- **ACTIVITY**: Across the entries below, please work out how many lines contain the string "Ehrenströmsgatan" and give only the number.

- **DATASET EXCERPTS**:
□ □ □

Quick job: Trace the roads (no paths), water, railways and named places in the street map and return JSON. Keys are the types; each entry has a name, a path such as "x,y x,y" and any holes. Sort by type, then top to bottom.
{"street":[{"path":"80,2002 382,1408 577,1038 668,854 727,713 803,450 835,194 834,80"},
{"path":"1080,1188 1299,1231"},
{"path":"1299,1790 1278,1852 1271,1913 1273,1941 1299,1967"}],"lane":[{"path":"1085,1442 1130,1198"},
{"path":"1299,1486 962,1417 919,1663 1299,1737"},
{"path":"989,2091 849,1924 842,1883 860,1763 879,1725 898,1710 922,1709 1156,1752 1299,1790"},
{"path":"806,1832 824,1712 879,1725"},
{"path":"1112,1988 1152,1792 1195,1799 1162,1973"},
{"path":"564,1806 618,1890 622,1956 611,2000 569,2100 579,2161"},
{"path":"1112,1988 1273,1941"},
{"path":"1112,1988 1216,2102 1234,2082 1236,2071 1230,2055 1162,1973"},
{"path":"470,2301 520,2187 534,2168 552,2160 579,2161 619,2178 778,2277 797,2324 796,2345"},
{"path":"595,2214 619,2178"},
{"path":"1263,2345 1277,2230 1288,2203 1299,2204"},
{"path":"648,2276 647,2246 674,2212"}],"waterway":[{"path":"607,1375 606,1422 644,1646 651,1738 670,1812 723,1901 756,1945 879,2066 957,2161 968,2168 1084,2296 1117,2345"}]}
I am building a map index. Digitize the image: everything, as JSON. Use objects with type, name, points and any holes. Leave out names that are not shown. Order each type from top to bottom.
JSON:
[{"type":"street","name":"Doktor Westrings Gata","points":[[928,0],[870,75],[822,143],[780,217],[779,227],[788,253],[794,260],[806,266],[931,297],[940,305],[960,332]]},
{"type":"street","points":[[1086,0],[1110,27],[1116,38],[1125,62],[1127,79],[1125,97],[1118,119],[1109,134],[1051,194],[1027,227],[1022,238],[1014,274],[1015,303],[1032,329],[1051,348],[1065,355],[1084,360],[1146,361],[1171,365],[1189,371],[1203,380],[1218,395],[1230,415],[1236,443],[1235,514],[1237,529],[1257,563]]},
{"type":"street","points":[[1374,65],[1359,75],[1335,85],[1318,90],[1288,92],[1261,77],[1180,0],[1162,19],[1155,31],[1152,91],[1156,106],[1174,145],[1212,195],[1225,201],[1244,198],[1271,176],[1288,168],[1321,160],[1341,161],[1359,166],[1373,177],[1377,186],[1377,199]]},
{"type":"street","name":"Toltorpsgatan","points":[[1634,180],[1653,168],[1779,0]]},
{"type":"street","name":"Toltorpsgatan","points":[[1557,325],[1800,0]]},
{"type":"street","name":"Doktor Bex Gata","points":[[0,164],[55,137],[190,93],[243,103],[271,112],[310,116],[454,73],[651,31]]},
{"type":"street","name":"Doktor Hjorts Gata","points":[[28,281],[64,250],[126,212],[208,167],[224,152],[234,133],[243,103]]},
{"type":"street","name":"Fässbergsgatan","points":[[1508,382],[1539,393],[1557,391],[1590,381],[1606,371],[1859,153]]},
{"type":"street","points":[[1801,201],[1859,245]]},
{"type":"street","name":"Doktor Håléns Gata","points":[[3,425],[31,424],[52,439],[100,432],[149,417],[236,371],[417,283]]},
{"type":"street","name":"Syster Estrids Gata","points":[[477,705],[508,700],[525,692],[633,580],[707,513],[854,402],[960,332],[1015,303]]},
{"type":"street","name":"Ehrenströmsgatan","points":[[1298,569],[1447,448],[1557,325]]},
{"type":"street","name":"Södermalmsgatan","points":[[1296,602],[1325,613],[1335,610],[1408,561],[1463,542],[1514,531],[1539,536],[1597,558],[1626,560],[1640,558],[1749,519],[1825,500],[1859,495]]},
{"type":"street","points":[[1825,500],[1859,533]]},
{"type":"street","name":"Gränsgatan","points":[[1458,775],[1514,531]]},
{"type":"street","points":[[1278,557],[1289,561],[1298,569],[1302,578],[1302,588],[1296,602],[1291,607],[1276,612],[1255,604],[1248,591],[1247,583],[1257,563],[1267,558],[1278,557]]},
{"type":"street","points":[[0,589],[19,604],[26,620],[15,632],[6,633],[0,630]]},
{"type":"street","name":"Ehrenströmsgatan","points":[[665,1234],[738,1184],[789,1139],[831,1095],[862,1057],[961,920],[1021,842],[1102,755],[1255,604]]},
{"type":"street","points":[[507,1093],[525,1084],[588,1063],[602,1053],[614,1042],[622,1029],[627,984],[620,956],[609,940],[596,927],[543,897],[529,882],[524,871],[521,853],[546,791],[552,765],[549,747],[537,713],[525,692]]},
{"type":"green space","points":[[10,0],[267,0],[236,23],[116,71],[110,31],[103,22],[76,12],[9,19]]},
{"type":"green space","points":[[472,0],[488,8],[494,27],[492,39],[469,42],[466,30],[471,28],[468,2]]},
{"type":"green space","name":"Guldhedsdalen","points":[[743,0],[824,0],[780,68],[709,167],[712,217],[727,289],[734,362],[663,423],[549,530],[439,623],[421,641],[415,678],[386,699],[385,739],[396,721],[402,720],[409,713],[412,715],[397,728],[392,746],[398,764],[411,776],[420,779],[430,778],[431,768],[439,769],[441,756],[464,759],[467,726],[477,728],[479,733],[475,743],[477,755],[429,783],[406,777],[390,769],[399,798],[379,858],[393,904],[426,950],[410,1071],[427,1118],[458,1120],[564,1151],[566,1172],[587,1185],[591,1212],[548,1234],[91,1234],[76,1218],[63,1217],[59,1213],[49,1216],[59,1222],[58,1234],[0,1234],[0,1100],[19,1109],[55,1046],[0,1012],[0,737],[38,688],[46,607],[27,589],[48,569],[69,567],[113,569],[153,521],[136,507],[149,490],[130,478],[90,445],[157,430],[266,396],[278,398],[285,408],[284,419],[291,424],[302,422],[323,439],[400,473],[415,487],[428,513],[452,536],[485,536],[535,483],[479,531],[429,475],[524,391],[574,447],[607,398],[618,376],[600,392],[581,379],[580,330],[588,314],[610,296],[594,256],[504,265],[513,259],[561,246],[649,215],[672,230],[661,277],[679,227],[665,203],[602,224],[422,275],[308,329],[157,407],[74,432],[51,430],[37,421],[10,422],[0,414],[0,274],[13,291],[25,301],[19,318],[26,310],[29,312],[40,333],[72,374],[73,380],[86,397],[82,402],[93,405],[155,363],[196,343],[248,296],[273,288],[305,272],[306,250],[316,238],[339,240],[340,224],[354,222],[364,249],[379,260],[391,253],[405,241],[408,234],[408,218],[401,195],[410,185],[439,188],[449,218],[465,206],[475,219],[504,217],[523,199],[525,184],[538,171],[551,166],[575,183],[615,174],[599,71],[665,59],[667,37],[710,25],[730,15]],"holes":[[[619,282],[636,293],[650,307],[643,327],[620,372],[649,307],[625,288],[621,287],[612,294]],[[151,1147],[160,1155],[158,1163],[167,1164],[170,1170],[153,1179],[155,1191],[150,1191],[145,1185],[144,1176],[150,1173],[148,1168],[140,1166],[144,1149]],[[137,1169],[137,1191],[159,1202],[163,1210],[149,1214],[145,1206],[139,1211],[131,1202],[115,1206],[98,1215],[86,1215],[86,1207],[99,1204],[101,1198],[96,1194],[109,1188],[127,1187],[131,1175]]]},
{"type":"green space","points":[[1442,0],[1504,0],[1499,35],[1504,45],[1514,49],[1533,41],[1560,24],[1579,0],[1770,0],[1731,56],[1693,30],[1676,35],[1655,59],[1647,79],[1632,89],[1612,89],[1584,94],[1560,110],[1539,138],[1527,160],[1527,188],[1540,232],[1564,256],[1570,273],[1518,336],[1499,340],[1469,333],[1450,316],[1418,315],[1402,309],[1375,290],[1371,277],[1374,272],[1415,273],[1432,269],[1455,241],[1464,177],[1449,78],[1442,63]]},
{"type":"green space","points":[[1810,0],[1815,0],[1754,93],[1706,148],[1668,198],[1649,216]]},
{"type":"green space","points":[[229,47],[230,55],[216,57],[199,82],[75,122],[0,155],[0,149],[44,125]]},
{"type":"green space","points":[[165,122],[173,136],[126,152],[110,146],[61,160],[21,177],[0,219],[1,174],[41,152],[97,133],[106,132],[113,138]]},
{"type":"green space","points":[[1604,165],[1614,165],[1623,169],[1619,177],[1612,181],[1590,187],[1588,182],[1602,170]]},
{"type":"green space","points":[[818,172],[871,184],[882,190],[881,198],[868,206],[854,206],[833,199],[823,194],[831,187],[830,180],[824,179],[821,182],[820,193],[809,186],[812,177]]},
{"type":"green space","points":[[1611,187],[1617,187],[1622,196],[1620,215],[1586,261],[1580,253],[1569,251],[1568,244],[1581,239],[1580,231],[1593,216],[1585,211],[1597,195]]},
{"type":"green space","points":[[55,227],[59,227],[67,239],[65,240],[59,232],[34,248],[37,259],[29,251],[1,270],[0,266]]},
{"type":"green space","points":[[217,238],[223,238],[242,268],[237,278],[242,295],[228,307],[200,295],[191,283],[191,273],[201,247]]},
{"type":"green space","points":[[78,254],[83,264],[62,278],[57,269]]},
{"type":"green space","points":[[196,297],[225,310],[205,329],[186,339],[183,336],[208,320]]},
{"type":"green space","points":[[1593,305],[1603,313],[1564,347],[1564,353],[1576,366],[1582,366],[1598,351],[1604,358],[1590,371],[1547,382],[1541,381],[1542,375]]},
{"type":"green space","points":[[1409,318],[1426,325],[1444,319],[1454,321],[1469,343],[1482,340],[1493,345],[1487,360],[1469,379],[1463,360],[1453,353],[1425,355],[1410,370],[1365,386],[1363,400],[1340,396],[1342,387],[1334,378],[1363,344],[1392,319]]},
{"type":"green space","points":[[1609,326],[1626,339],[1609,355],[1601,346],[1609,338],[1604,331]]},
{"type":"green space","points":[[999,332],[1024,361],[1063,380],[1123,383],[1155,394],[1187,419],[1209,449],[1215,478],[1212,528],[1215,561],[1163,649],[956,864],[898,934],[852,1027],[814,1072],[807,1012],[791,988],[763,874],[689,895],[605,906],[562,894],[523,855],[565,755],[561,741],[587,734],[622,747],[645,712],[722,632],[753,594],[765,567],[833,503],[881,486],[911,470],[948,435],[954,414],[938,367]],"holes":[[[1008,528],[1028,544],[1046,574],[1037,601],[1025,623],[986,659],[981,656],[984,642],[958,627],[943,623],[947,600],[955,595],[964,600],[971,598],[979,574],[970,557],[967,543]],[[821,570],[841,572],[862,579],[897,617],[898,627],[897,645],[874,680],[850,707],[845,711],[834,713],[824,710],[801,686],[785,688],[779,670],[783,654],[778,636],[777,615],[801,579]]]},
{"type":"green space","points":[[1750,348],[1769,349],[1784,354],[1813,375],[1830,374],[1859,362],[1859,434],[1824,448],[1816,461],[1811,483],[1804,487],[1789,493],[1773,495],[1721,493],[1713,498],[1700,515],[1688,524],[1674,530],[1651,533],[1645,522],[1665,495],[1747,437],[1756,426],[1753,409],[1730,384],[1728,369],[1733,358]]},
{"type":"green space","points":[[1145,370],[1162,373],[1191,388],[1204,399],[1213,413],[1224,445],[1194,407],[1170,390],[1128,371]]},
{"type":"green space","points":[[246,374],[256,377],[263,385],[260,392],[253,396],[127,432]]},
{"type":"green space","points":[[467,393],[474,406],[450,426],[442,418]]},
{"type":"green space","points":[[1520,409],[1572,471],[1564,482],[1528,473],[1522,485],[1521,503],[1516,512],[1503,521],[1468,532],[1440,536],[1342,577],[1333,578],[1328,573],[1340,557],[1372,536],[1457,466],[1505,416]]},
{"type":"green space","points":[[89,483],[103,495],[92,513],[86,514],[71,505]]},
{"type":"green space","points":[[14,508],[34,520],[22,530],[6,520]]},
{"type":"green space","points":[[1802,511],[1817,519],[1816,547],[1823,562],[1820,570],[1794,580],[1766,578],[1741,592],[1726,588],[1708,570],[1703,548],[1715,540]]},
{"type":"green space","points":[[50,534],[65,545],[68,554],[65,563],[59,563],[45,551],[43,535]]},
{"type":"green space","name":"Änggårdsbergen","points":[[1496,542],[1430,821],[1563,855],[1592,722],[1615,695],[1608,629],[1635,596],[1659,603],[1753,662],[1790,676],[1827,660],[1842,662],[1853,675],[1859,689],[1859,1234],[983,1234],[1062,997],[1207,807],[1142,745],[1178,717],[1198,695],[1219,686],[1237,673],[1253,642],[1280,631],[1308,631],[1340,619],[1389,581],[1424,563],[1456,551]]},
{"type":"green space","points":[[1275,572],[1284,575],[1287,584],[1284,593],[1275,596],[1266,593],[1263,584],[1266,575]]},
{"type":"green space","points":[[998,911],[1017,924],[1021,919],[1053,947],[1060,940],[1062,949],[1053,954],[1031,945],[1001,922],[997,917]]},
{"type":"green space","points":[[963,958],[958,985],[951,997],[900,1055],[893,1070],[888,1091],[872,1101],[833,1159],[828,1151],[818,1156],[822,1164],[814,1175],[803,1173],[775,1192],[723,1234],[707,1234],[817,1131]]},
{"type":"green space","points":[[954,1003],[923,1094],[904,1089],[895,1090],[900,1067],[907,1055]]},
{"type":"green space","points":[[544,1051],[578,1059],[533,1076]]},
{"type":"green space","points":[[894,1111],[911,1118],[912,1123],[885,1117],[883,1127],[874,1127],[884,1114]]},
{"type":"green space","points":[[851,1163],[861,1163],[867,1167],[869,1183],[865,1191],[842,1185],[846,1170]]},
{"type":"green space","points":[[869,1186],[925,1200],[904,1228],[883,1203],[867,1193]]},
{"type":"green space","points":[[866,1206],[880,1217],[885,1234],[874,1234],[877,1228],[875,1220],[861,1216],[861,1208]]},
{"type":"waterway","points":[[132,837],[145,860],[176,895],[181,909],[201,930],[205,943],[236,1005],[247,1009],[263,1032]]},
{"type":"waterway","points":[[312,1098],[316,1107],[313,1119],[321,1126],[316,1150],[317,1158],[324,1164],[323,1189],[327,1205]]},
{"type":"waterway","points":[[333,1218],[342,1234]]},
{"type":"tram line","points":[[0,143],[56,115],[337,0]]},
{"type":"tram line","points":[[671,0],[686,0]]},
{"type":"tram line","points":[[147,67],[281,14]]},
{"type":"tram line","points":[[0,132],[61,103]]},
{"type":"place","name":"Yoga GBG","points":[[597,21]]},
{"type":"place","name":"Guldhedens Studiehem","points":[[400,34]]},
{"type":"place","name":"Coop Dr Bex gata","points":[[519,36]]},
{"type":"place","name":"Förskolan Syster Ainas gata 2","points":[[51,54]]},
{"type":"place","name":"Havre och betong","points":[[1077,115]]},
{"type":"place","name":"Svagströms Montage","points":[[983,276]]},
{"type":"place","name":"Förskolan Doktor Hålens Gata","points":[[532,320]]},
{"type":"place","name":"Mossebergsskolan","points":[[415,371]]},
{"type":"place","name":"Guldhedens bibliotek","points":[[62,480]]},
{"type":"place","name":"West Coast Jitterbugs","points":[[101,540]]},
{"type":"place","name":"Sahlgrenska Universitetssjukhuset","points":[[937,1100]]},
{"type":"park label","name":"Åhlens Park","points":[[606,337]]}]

□ □ □

- **EXPECTED ANSWER**: 2